• How to complete this task
What is the number of lines in the data that hold the string "Table"? Reply with that number only.

Top of Data provided

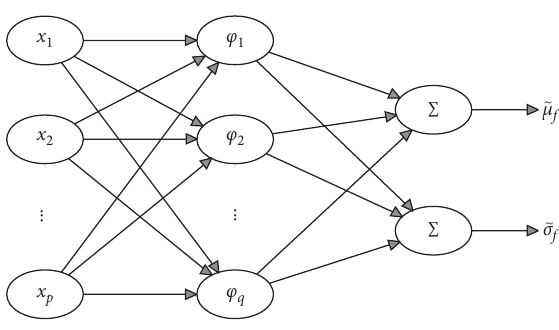
Figure 4: RBF network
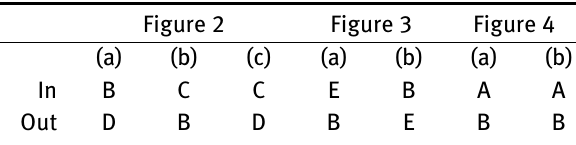
Table 2: Each of the examples in Figures 2 – 4 corresponds to a combination of input and output subtracks, defined by cases A – E as given by Table 1.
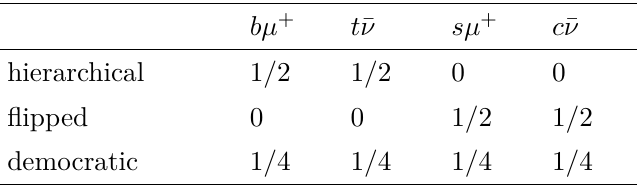
Table 1 . Branching fractions of the V 1 leptoquark and the triplet component V 2 / 3 scenarios from section 2.2.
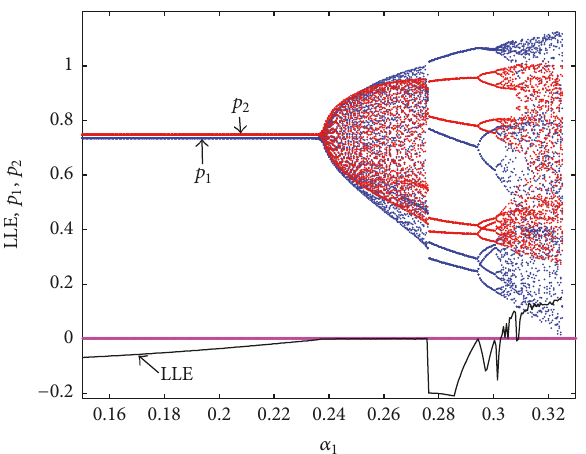
Figure 2: The bifurcation diagram of prices and LLE with respect to 𝛼 𝜃 = 0.5, 𝛼 = 0.5, 𝑤 1 when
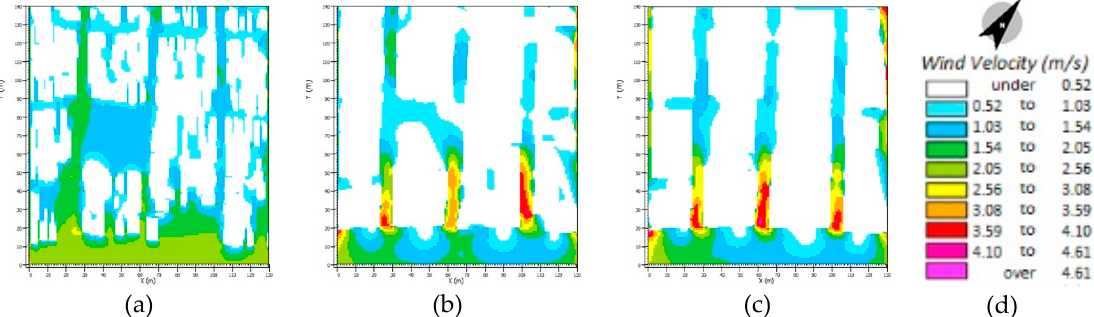
Figure 7. Ventilation (m/s) results for January 2018 (average), 8 p.m.: ( a ) Sprawl Morphology (urban form data: 1930); ( b ) Medium Morphology (urban form data: 1950); ( c ) Density Morphology (urban form data: 2018); and ( d ) Color scale.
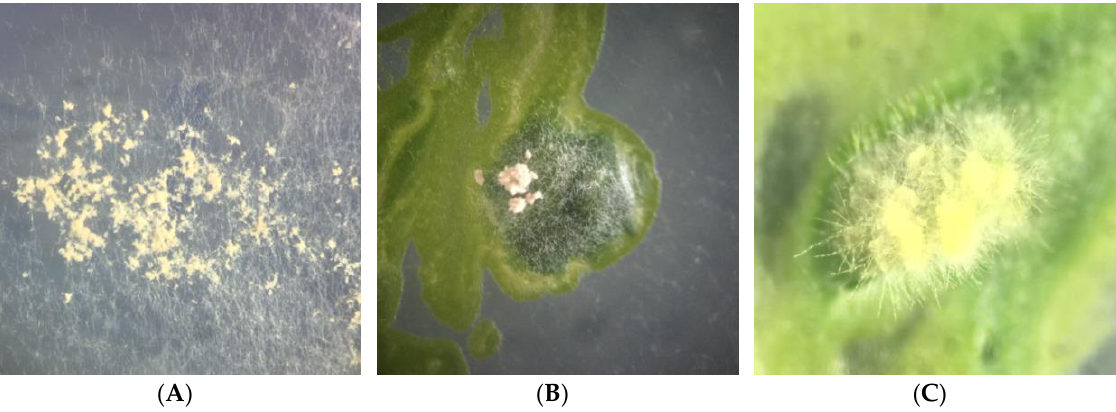
Figure 8. Re-synthesis evaluation in vitro: ( A ). Xylaria spp. mycelia growing without photobionte. ( B ). Contact of mycelium with Trebouxiaceae biomass. ( C ). Close-up showing an interaction with fungi mycelia and algae cultures.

Bottom of Data provided

• Exercise response
2